Dalam waktu singkat usai menerima laporan darurat, TNI mengerahkan armada laut dan udara untuk menyelamatkan korban. Kekuatan yang diterjunkan mencakup KRI Teluk Ende (TLE-517), KRI Tongkol (TKL-813), satu unit Pesawat Udara CN 235, dua Kapal Angkatan Laut (Kal), satu Rigid Inflatable Boat (RIB), serta tim elit Komando Pasukan Katak (Kopaska) dan penyelam terlatih. Operasi ini berada di bawah komando langsung Danguspurla Koarmada II, dengan dukungan penuh dari berbagai instansi terkait.
Update Penyelamatan: 31 Selamat, 30 Masih Dicari
Hingga Jumat, 4 Juli 2025, operasi SAR telah berhasil menyelamatkan 31 penumpang, sementara 30 lainnya masih dalam pencarian intensif. Sayangnya, 4 orang ditemukan meninggal dunia. Meski dihadapkan pada tantangan cuaca buruk dan kondisi laut yang sulit, TNI tetap berupaya maksimal untuk menemukan para korban.

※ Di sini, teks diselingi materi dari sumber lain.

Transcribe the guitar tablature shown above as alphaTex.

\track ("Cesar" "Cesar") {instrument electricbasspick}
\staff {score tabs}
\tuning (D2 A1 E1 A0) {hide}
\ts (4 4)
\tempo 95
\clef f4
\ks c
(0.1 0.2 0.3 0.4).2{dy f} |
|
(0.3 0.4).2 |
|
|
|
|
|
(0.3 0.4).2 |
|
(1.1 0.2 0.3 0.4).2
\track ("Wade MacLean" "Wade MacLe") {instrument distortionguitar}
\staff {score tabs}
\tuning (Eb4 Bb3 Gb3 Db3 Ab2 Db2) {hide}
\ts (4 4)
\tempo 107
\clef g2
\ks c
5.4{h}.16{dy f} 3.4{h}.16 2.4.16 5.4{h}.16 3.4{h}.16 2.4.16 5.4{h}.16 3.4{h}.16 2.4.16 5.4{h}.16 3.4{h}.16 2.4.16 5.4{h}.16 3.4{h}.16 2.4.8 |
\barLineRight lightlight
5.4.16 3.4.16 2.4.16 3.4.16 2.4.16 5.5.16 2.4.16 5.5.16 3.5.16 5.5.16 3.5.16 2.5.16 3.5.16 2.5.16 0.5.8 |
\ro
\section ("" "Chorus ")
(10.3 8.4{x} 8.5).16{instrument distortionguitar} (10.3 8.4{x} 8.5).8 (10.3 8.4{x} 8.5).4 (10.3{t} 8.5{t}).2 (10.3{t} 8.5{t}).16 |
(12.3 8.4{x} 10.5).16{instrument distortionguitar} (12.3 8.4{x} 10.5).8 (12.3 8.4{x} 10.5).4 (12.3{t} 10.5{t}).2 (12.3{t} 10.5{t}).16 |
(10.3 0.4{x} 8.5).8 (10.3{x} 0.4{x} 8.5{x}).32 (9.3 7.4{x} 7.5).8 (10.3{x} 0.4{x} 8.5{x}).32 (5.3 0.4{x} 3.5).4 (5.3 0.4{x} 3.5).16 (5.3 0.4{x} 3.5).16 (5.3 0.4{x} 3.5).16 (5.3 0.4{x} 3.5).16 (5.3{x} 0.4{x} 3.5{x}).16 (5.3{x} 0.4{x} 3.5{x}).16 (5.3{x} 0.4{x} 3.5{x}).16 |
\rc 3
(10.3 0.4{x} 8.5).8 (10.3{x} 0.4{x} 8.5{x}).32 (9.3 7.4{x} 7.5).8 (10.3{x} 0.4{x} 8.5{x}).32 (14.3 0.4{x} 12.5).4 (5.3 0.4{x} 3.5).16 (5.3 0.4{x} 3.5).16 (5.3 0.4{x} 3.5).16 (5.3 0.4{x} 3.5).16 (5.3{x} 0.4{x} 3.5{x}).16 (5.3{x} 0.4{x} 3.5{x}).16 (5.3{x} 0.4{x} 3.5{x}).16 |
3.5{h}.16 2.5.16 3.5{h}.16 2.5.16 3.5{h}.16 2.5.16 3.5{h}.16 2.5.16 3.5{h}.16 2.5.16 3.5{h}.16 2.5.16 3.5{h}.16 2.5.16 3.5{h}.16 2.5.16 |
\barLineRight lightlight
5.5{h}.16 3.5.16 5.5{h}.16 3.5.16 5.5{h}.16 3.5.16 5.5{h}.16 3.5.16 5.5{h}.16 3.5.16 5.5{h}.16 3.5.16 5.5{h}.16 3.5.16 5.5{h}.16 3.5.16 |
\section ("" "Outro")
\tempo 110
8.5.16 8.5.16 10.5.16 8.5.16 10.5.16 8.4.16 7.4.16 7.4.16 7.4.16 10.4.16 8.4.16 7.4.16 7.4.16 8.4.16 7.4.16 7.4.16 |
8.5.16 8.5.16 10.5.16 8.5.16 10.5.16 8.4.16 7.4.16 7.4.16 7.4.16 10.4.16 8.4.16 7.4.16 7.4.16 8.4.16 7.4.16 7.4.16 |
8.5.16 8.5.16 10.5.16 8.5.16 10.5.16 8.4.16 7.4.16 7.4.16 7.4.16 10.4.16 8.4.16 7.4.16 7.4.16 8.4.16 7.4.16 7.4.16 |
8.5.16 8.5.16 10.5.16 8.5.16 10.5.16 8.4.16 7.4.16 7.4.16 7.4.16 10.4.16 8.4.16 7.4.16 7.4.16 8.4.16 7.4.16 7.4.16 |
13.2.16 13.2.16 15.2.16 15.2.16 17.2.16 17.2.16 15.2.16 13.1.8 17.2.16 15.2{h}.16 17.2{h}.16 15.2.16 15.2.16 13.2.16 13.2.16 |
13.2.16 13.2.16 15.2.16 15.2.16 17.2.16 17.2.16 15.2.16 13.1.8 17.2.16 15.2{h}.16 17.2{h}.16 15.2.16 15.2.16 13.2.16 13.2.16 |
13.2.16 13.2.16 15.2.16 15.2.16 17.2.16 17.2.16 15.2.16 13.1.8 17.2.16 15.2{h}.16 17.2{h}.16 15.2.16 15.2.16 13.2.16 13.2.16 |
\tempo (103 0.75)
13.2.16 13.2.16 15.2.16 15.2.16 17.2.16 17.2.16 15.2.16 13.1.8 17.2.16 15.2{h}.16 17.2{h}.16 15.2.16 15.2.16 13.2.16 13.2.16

“Operasi ini adalah wujud nyata komitmen TNI dalam misi kemanusiaan. Kami tidak akan berhenti hingga seluruh korban ditemukan,” tegas seorang perwira tinggi Koarmada II yang terlibat dalam operasi.
Misi Kemanusiaan Berlandaskan UU TNI
Aksi heroik ini merupakan bagian dari tugas TNI dalam Operasi Militer Selain Perang (OMSP), sesuai dengan Undang-Undang Nomor 3 Tahun 2025 tentang perubahan atas UU Nomor 34 Tahun 2004 tentang TNI, khususnya Pasal 7 ayat (2) huruf b angka 13, yang mengamanatkan TNI untuk membantu misi pencarian dan pertolongan dalam kecelakaan.
Kehadiran TNI tidak hanya menegaskan peran mereka sebagai benteng pertahanan negara, tetapi juga sebagai pilar sosial yang siap melindungi masyarakat di saat-saat kritis.
Dukacita dan Doa dari TNI
Dari Markas Besar TNI di Cilangkap, Jakarta Timur, pada Kamis, 3 Juli 2025, Kapuspen TNI Mayjen TNI Kristomei Sianturi menyampaikan pernyataan resmi:
“TNI menyampaikan duka cita yang mendalam kepada keluarga korban yang meninggal dunia dalam musibah tenggelamnya KMP Tunu Pratama Jaya. Kami terus berkomitmen untuk memberikan dukungan penuh dalam proses pencarian dan evakuasi hingga seluruh korban berhasil ditemukan. Misi kemanusiaan ini menjadi prioritas utama TNI, dan kami akan terus bekerja sama dengan seluruh pihak terkait secara maksimal. Kami juga mengajak seluruh masyarakat Indonesia untuk mendoakan kelancaran proses penyelamatan, serta keselamatan seluruh korban dan personel yang sedang bertugas di lapangan.”
TNI mengajak masyarakat Indonesia untuk turut mendoakan keselamatan para korban dan kelancaran operasi SAR. Misi ini menjadi bukti bahwa TNI tidak hanya hadir sebagai kekuatan militer, tetapi juga sebagai garda terdepan dalam menjaga nyawa rakyat Indonesia.